EXERCISE INPUT:
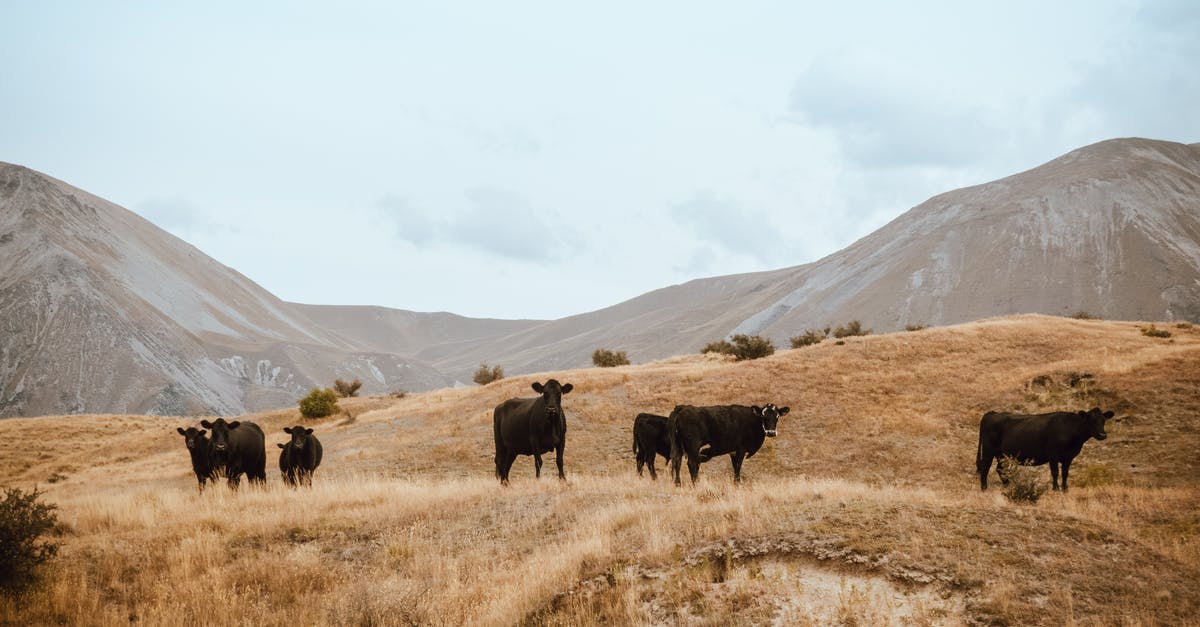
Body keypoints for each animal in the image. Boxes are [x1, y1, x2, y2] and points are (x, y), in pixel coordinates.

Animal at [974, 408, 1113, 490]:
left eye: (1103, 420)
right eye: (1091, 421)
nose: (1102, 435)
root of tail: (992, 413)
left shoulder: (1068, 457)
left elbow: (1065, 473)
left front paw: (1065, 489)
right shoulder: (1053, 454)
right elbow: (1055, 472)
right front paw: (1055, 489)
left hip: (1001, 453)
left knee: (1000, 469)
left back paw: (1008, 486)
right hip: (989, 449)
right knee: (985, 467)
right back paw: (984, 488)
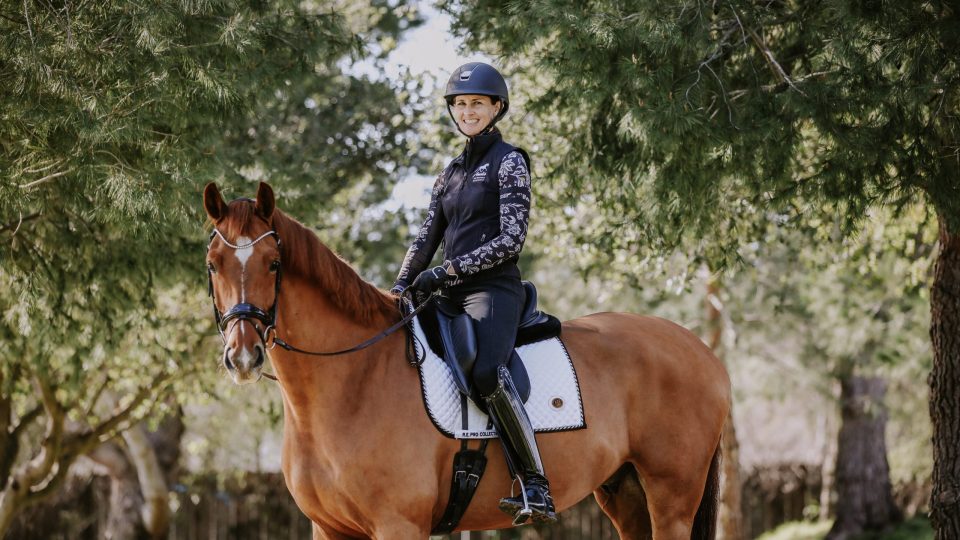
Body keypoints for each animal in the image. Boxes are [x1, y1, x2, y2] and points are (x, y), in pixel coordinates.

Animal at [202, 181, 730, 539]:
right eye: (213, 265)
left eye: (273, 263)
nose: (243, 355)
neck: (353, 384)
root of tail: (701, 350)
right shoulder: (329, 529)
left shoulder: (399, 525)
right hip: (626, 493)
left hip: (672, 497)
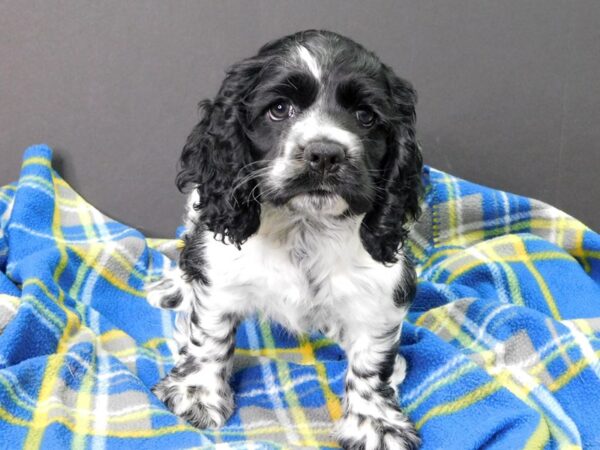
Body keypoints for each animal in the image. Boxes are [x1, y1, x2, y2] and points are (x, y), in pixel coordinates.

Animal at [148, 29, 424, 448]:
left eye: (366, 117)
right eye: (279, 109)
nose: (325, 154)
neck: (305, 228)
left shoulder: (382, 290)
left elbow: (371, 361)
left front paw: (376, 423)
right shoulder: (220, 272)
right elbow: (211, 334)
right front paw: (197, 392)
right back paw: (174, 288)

DESCRIPTION OF THE TASK: Check the listing for the word "front". Show each line that has it.

FINISHED EXERCISE:
left front paw: (1065, 489)
right front paw: (1055, 489)
left front paw: (376, 423)
right front paw: (197, 392)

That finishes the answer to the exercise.